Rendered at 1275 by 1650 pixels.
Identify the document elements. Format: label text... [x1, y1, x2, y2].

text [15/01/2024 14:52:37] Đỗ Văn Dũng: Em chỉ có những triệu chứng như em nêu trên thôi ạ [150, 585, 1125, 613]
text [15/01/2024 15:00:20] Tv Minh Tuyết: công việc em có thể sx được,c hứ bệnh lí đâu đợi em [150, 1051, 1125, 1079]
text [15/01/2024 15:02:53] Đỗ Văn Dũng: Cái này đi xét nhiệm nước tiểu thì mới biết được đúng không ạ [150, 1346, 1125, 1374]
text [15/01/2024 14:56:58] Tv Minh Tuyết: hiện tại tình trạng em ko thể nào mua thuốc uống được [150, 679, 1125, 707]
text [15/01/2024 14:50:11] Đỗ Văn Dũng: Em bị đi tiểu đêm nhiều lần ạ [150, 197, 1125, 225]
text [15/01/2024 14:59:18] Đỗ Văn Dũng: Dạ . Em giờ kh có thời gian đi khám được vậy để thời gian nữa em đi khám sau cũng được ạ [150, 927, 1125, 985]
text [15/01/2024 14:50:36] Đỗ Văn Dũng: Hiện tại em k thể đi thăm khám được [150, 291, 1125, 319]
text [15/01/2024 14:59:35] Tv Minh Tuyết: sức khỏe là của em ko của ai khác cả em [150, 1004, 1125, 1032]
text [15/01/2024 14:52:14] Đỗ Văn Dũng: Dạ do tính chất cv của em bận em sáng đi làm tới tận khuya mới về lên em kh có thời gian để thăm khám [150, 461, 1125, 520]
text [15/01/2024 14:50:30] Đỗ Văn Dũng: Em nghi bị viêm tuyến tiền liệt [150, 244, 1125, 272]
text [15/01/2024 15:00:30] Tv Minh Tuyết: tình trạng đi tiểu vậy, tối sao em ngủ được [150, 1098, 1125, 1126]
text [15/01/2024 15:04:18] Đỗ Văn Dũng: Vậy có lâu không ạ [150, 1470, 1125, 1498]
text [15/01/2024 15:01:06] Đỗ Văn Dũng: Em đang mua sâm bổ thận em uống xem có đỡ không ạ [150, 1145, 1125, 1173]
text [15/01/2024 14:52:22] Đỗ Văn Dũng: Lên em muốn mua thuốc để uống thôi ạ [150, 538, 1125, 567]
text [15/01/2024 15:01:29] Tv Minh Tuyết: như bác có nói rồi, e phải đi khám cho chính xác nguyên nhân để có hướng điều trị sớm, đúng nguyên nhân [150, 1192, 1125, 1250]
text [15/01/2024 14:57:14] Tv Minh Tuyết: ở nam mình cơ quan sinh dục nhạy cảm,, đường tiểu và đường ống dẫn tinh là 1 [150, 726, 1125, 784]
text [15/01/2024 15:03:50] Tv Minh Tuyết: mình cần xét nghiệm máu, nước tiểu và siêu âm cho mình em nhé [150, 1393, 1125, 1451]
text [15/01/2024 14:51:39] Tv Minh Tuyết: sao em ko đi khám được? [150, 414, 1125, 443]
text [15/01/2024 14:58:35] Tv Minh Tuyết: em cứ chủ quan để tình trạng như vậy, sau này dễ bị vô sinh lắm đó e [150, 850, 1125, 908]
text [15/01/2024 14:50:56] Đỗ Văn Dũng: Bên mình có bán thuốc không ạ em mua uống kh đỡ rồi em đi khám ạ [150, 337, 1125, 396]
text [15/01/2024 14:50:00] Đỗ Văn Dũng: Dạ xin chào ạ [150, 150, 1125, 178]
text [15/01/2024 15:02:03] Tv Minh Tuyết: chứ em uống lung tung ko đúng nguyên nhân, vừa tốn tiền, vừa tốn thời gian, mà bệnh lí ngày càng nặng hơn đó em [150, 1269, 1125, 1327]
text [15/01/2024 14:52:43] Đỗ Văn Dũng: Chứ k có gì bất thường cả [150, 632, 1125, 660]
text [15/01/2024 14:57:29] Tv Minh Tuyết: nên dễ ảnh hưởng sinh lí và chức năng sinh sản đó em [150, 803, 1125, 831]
──────
## Work item
If a line in the entries holds the string "bệnh", copy it.

## Task answer
text [15/01/2024 15:00:20] Tv Minh Tuyết: công việc em có thể sx được,c hứ bệnh lí đâu đợi em [150, 1051, 1125, 1079]
text [15/01/2024 15:02:03] Tv Minh Tuyết: chứ em uống lung tung ko đúng nguyên nhân, vừa tốn tiền, vừa tốn thời gian, mà bệnh lí ngày càng nặng hơn đó em [150, 1269, 1125, 1327]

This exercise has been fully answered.